> **Goal of the exercise**
Below are entries; copy exactly the lines from the one with "right knee: (1315, 996, -5)" through the one with "left ankle: (1692, 995, 22)", both included, and leave out the rest.

> **Supplied data**
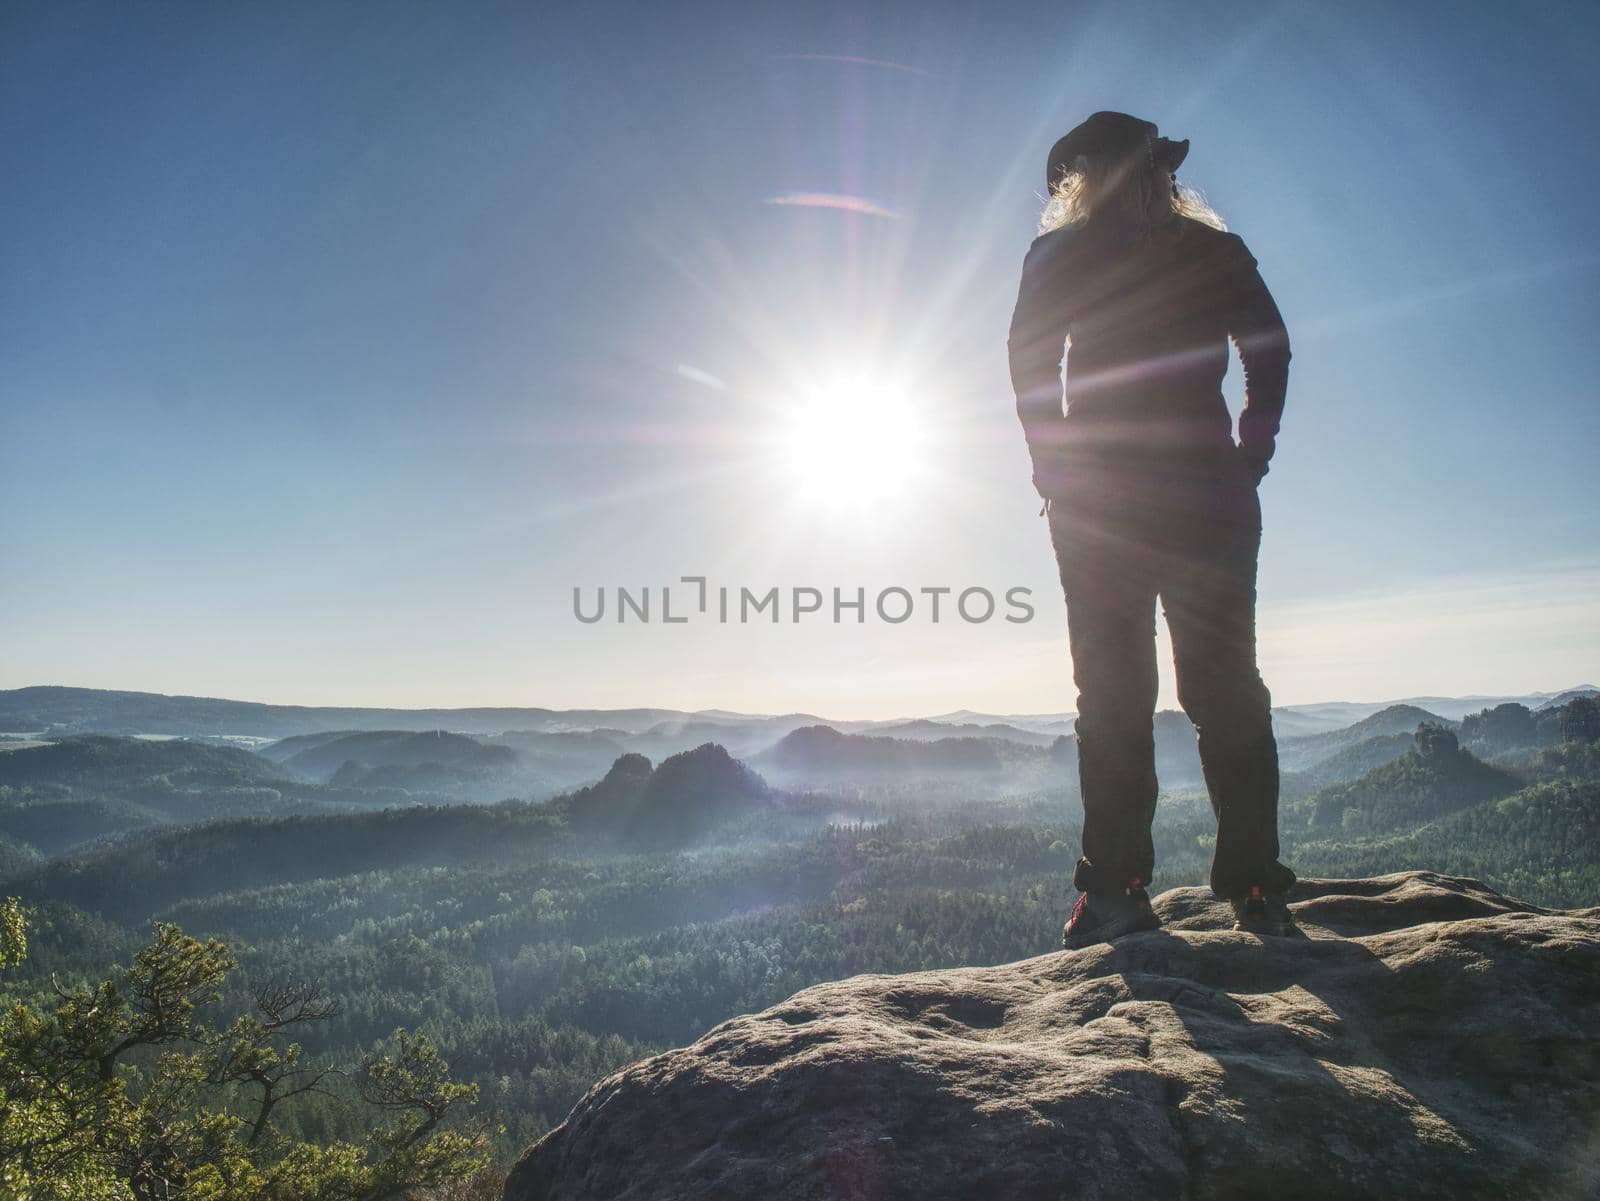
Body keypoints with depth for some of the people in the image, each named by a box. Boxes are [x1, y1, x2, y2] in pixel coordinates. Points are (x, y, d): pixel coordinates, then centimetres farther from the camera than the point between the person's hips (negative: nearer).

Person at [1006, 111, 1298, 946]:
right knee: (1226, 690, 3)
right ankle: (1255, 890, 3)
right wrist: (1246, 464, 1)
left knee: (1111, 697, 0)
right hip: (1206, 492, 1)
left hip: (1100, 499, -1)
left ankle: (1116, 889, 1)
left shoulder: (1059, 257, 8)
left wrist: (1056, 474, -2)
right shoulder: (1217, 251, 13)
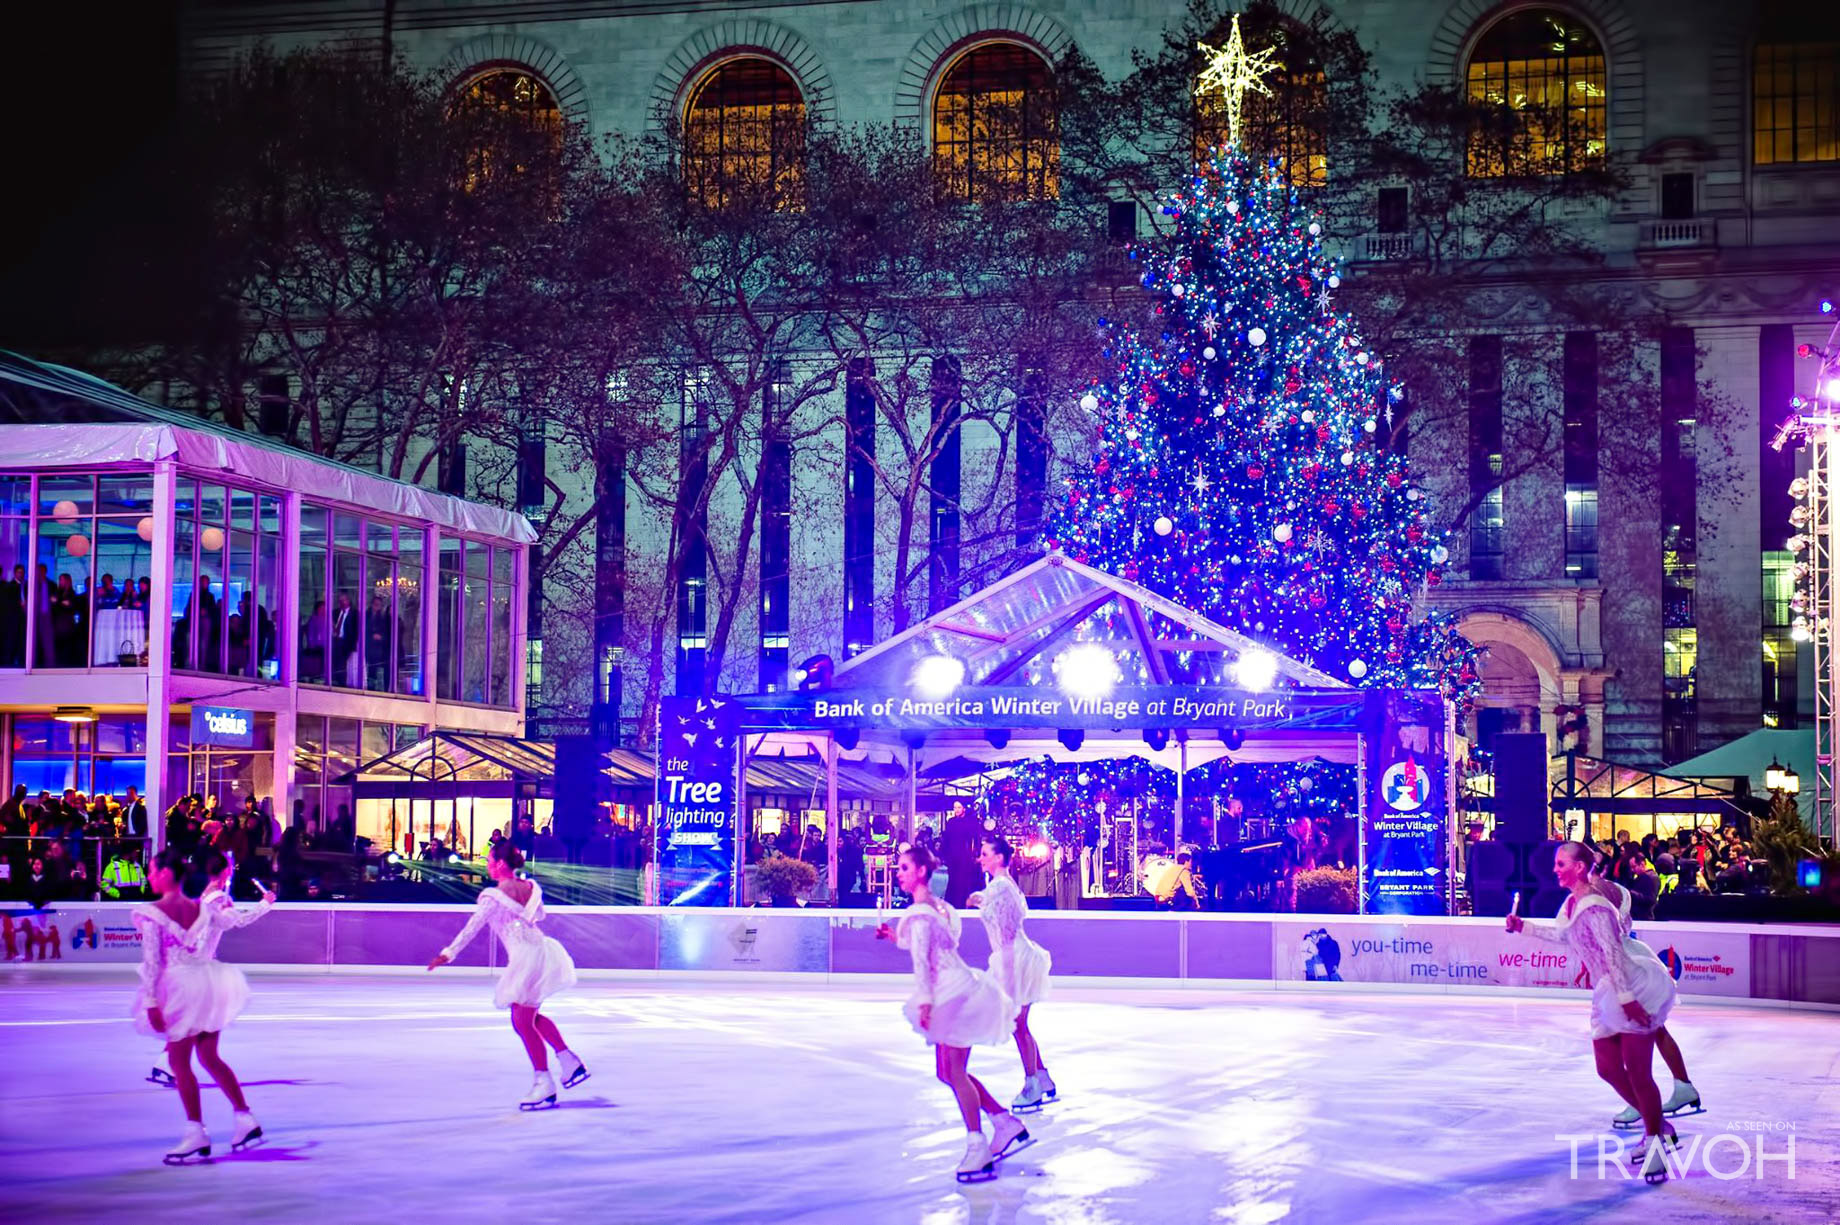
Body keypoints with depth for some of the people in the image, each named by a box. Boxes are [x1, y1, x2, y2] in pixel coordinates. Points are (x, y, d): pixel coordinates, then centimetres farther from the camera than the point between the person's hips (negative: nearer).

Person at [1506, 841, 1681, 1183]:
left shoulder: (1594, 907, -20)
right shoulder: (1573, 902, 9)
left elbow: (1612, 953, -26)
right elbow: (1563, 934, 29)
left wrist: (1626, 998, -30)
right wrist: (1524, 927, 30)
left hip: (1636, 986, -10)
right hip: (1610, 995, 10)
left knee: (1636, 1071, -9)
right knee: (1608, 1068, 10)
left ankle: (1655, 1141, 0)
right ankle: (1655, 1125, 25)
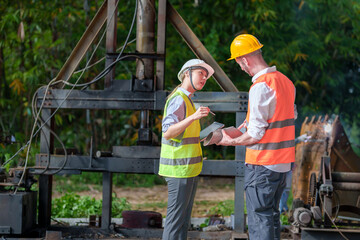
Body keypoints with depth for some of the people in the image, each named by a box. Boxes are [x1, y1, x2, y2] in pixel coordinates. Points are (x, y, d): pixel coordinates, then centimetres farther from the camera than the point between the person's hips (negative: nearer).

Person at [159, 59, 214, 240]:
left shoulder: (186, 99, 18)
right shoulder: (178, 99, -14)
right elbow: (168, 133, -26)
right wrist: (193, 117, -36)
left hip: (188, 168, 10)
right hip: (179, 169, -10)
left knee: (184, 218, 12)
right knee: (176, 217, -7)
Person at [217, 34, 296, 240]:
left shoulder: (261, 86, -18)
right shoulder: (286, 81, 9)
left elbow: (256, 134, -19)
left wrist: (230, 141, -2)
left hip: (262, 164, -9)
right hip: (283, 163, 9)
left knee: (259, 220, -4)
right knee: (272, 216, 17)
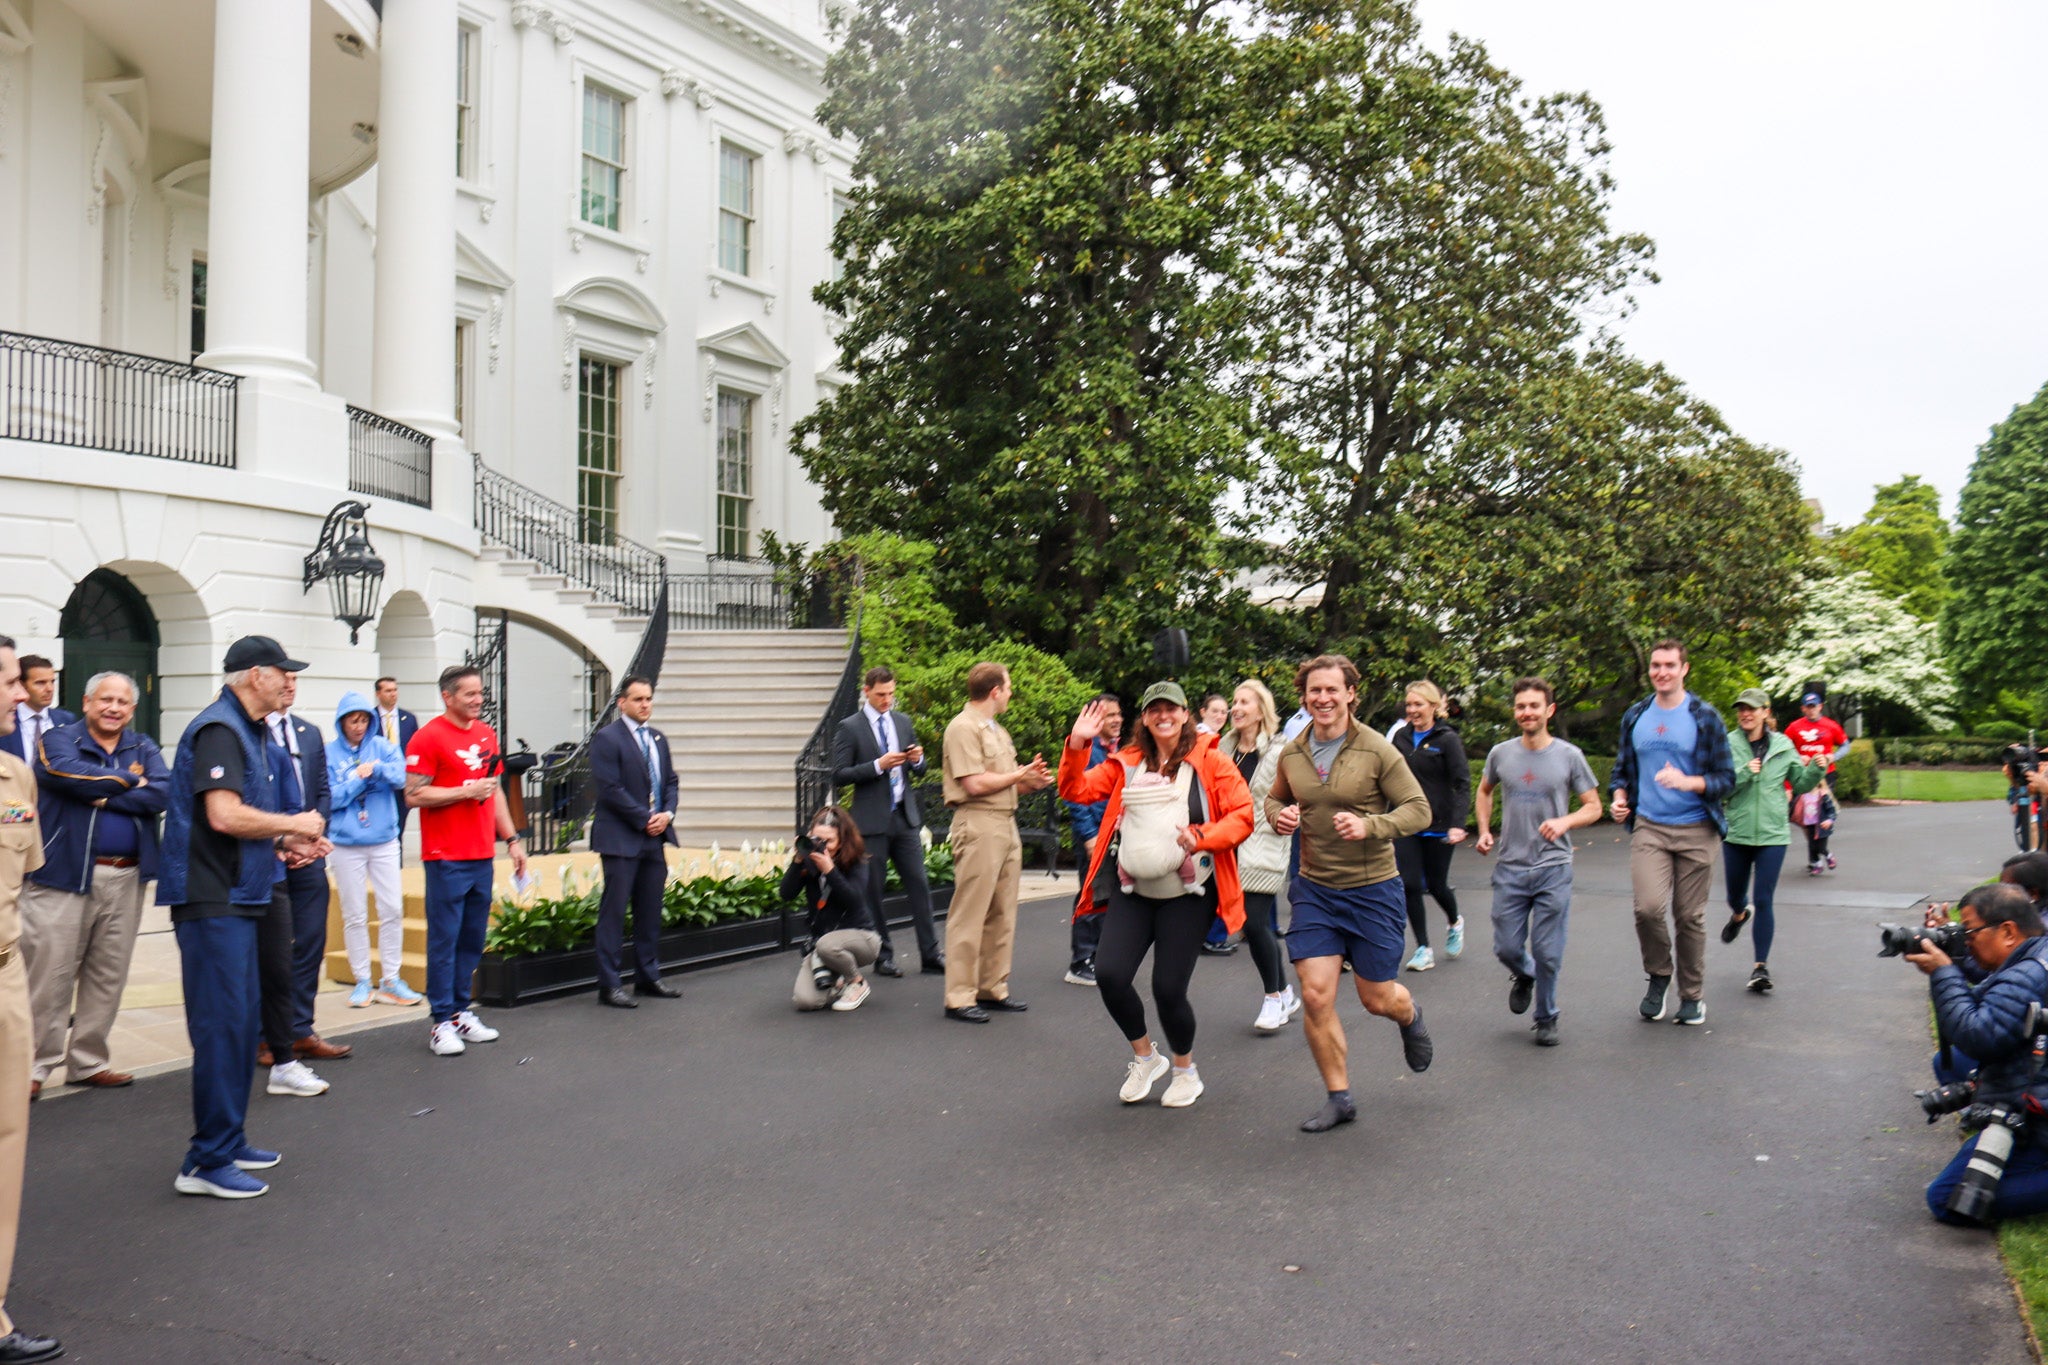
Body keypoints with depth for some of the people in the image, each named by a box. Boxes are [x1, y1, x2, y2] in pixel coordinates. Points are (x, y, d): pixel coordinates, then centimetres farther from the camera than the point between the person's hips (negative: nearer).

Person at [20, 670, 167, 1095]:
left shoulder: (144, 749, 10)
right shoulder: (59, 741, 1)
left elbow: (161, 793, -7)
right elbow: (72, 774, -20)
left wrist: (105, 797, -14)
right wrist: (129, 780, -8)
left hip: (125, 880, 4)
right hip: (63, 874, -4)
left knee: (108, 977, 10)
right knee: (49, 975, -2)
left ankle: (88, 1062, 21)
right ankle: (35, 1064, 10)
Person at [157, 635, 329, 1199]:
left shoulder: (249, 731, 17)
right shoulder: (219, 729, -15)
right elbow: (224, 815, -26)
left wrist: (284, 842, 9)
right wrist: (293, 825, -13)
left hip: (238, 897, 11)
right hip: (212, 900, -10)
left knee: (241, 1020, 16)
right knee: (222, 1025, -7)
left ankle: (228, 1141, 26)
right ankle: (207, 1161, 1)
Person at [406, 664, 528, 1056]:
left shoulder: (486, 734, 14)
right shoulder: (428, 737, -7)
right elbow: (414, 795, -12)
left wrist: (512, 839, 16)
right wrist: (465, 792, -15)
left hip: (482, 855, 7)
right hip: (446, 858, -6)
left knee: (473, 939, 10)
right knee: (444, 939, -2)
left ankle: (461, 1012, 20)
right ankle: (441, 1022, 5)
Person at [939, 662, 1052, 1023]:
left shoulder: (996, 730, 21)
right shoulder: (963, 727, -9)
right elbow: (975, 784, -17)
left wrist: (1030, 781, 3)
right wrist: (1019, 775, -6)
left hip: (1006, 824, 9)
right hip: (979, 826, -9)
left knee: (1002, 915, 12)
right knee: (970, 915, -5)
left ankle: (993, 989, 20)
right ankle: (959, 998, 0)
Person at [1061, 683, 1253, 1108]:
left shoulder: (1210, 761, 0)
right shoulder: (1127, 764, 11)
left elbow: (1243, 816, -5)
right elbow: (1076, 790, 9)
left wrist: (1201, 837, -21)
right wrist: (1077, 745, -5)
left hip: (1186, 893, -3)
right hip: (1132, 890, 4)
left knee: (1168, 988, -4)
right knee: (1109, 974, -10)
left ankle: (1186, 1071, 26)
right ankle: (1144, 1057, 19)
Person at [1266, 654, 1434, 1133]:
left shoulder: (1377, 751, -12)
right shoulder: (1292, 753, 0)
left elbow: (1418, 809, -10)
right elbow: (1275, 798, 18)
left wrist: (1370, 825, -26)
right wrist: (1279, 816, -6)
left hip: (1372, 891, -3)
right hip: (1314, 891, 3)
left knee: (1378, 999, 8)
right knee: (1315, 996, -5)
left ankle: (1410, 1015, 47)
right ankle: (1339, 1098, 13)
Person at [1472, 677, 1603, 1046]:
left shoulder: (1569, 756, -3)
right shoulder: (1500, 753, 2)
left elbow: (1593, 807, 3)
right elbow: (1485, 791, 22)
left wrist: (1564, 822, -17)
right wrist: (1484, 830, 8)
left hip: (1553, 868, -2)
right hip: (1510, 868, 2)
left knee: (1548, 953, 2)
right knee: (1506, 948, 6)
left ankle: (1546, 1018, 23)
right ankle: (1524, 975, 40)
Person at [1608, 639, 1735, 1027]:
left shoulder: (1705, 718, 0)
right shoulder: (1634, 717, 9)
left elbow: (1726, 779, -1)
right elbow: (1622, 769, 21)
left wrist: (1687, 781, -19)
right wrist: (1619, 798, 1)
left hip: (1695, 831, -1)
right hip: (1648, 828, 1)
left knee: (1690, 916, 5)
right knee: (1648, 907, -16)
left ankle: (1692, 995, 22)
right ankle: (1658, 977, 9)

> **Result for this exercise**
right knee: (1315, 996, -5)
left ankle: (1410, 1015, 47)
right ankle: (1339, 1098, 13)
Person at [1472, 677, 1603, 1046]:
left shoulder: (1569, 756, -3)
right shoulder: (1500, 753, 2)
left elbow: (1593, 807, 3)
right elbow: (1485, 791, 22)
left wrist: (1564, 822, -17)
right wrist: (1484, 830, 8)
left hip: (1553, 868, -2)
right hip: (1510, 868, 2)
left knee: (1548, 953, 2)
right knee: (1506, 948, 6)
left ankle: (1546, 1018, 23)
right ankle: (1524, 975, 40)
Person at [1608, 639, 1735, 1027]:
left shoulder: (1705, 718, 0)
right shoulder: (1634, 717, 9)
left elbow: (1726, 779, -1)
right elbow: (1622, 769, 21)
left wrist: (1687, 781, -19)
right wrist: (1619, 798, 1)
left hip: (1695, 831, -1)
right hip: (1648, 828, 1)
left knee: (1690, 916, 5)
right knee: (1648, 907, -16)
left ankle: (1692, 995, 22)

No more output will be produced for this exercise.